**Exercises to complete:**
**a)** List every distinct username that appears in a post header (a line beginning with "##") in the mountain bike tire forum thread, giving each name once.
**b)** Extend the mountain bike tire forum thread, starting after its last line.

**Page excerpt:**
########################################
Usually takes about 7-10 days to get them from Germany to Canada.


----------



## jtc1 (Apr 13, 2004)

*Thanks - but looking for a dealer within the USA*

as there are many contiental MTB tire dealers, and most of them are selling the speed king - just not the supersonic in 2.3.


----------



## RHR38 (Oct 12, 2005)

>Nino

Is Speed King better on wet roots?

edit: btw anybody tried latex tubes w/ lightweight non UST racing tyres like NBX, SK SS or else..me thinks good snakebite or sidewall tear can't be solved with Stan's liquid > latex tubes better rolling but little bit more lasting?


----------



## nino (Jan 13, 2004)

*better than what?*



RHR38 said:


> >Nino
> 
> Is Speed King better on wet roots?
> 
> edit: btw anybody tried latex tubes w/ lightweight non UST racing tyres like NBX, SK SS or else..me thinks good snakebite or sidewall tear can't be solved with Stan's liquid > latex tubes better rolling but little bit more lasting?


better than what?

sealant will make for better protection. if you have a cut in the tire a tube is also cut.


----------



## RHR38 (Oct 12, 2005)

Oops.. I meant is SK better in wet roots than NBX Lite? 

Yep, I used Stan's sealant for one season with wider NBX Lite. I had trouble to find right air pressure (big rider=1,90/75 plus hardtail) little bit more and it felt too harsh, little bit less and snakebite right away. Snakebite typically 6-7 mm long and did not seal well. Cost me 3 dnf's. My favourite or racing routes are not rocky. Just wondering is there big difference between latex and butyl tubes.

More OT  Rank these 3 (non UST): NBX Lite, SK and CrossMark (haven't tried SK and CM)

(superb weather here btw..and radio sings Gil Scott-Heron, Brian Jackson - Hello Sunday, hello Road:thumbsup: )


----------



## BadHabit (Jan 12, 2004)

jtc1 said:


> as there are many contiental MTB tire dealers, and most of them are selling the speed king - just not the supersonic in 2.3.


2.3 SS out of stock all around for a couple of weeks.


----------



## Onie (Sep 15, 2005)
########################################
Dataset rows
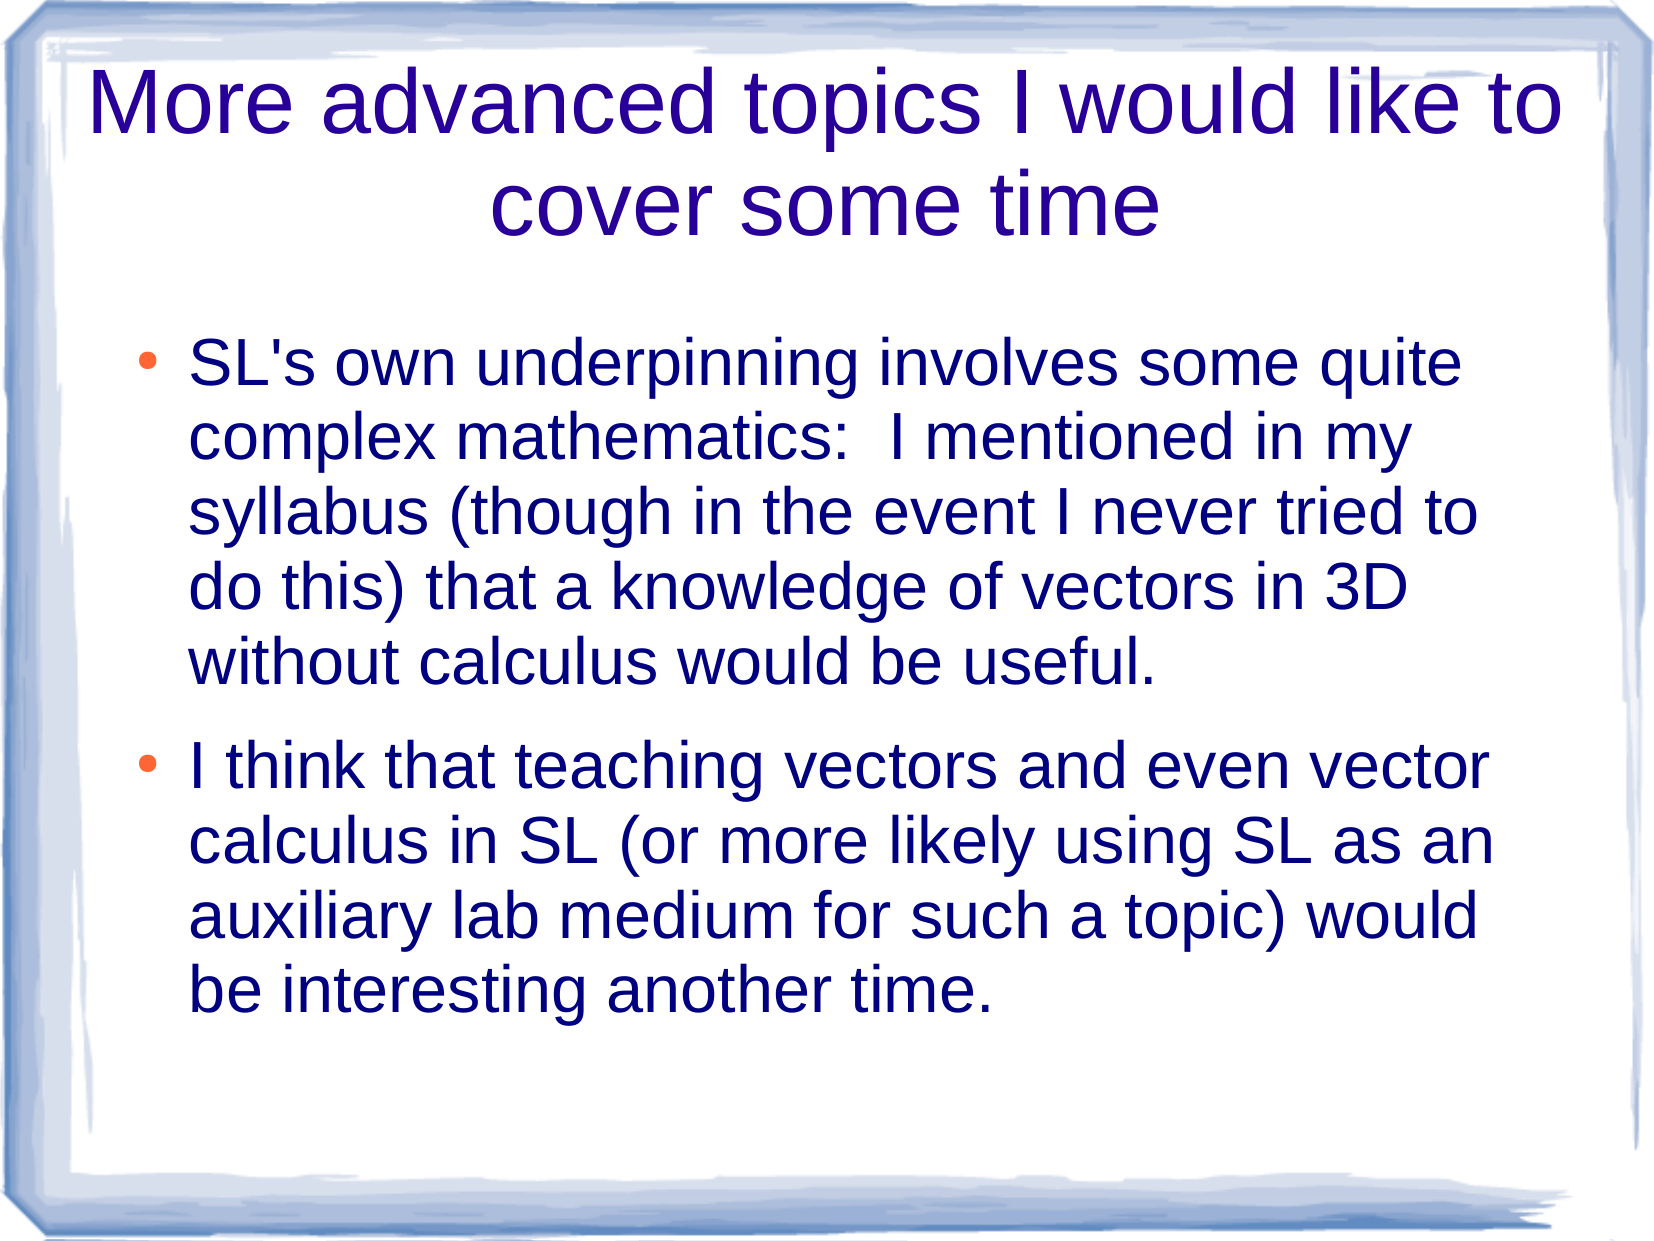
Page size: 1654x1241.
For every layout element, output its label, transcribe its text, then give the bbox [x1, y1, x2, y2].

picture [0, 0, 1654, 1241]
title More advanced topics I would like to cover some time [82, 49, 1571, 257]
list SL's own underpinning involves some quite complex mathematics: I mentioned in my syllabus (though in the event I never tried to do this) that a knowledge of vectors in 3D without calculus would be useful. I think that teaching vectors and even vector calculus in SL (or more likely using SL as an auxiliary lab medium for such a topic) would be interesting another time. [118, 324, 1571, 1028]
########################################
**Task responses:**
**a)** jtc1, RHR38, nino, BadHabit, Onie

**b)**
Had no luck looking for Speedking instead this is what I've got








Continental Twister Supersonic 1.9

So, are conti-tyres safe to use with liqui-sealants? TIA!


----------



## Light-Bikes (Apr 5, 2007)

the next tire from conti - mountain king 2.2 supersonic.
round about 480/490g in 2.2 version



https://www.light-bikes.de/website/new/2007/06/05/testpreview-continental-mountain-king


----------



## Onie (Sep 15, 2005)

All the *Kings* are good, huh!?! Is it out in the market now?


----------



## Light-Bikes (Apr 5, 2007)

in august


----------



## Batas (Jan 16, 2004)

Onie said:


> All the *Kings* are good, huh!?! Is it out in the market now?


 The question is, are they good with latex...?


----------



## Onie (Sep 15, 2005)

*Onie quoted his own**



So, are conti-tyres safe to use with liqui-sealants?

Click to expand...

*Oh, my bad! I've been meaning to say, All the Kings are good, huh!?! That is, in the weight category alone... Again, again... So, are conti-tyres safe to use with liqui-sealants?

Anyone, please?  Thanks!


----------



## nino (Jan 13, 2004)

*Mountain King...*



Light-Bikes said:


> in august


i rode a Mountain King 2,2 about 6 weeks ago in italy during my biking holidays. it replaced the Nobby Nic 2,1" i used on the front but within 4 days almost all sideknobs of the NN got ripped away...the Mountain King Supersonic was a great tire in these dry and rocky conditions.rolls pretty fast and offered good bite. i have my doubts in the wet as the knobs aren't that tall. it is also a bit heavier than the Speed Kings.

i had it mounted with Eclipse Tubelesskit. it sealed INSTANTLY!! to date this was the fastest a tire was sealed ever. within a tenth of a second it was sealed. unbelivable.


----------



## nino (Jan 13, 2004)

*1st ride on the 2,3" SK*

i mounted the 2,3" Speed Kings on my rigid Winterbike. it used to have 1,8" Nobby Nics for the wet winterseason. i thought some meatier tires would take away an edge or two when riding fully rigid...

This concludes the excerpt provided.